The Alien Tort Statute (ATS) provides that “[t]he district courts shall have original jurisdiction of any civil action by an alien for a tort only, committed in violation of the law of nations or a treaty of the United States.” The statute was all but unused until 1980, when the U.S. Court of Appeals for the Second Circuit ruled in Filartiga v. Pena-Irala that the ATS conferred jurisdiction over a lawsuit brought by a foreign national against another foreign national over actions that took place overseas. Since that ruling, the ATS has come up a handful of times, but only once previously before the Supreme Court.

In Kiobel, the case the Supreme Court heard today, twelve Nigerian nationals sued three European oil companies for helping the Nigerian government to kill and torture civilians. The case was originally filed in the U.S. District Court for the Southern District of New York, and the district court dismissed all claims against the corporate defendants, finding that the ATS imposes liability only against individuals, not corporations. On appeal, the U.S. Court of Appeals for the Second Circuit affirmed the dismissal of the claims.

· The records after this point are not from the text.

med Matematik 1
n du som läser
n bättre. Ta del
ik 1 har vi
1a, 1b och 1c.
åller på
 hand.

The Supreme Court originally granted review in October 2011, but only as to the question whether the ATS applies to corporate conduct abroad. Shortly after hearing arguments on that issue in February 2012, the Court ordered supplemental briefing on the question whether an ATS claim could proceed when the conduct giving rise to the claim occurred wholly outside of the United States. Today’s oral argument focused on this second question.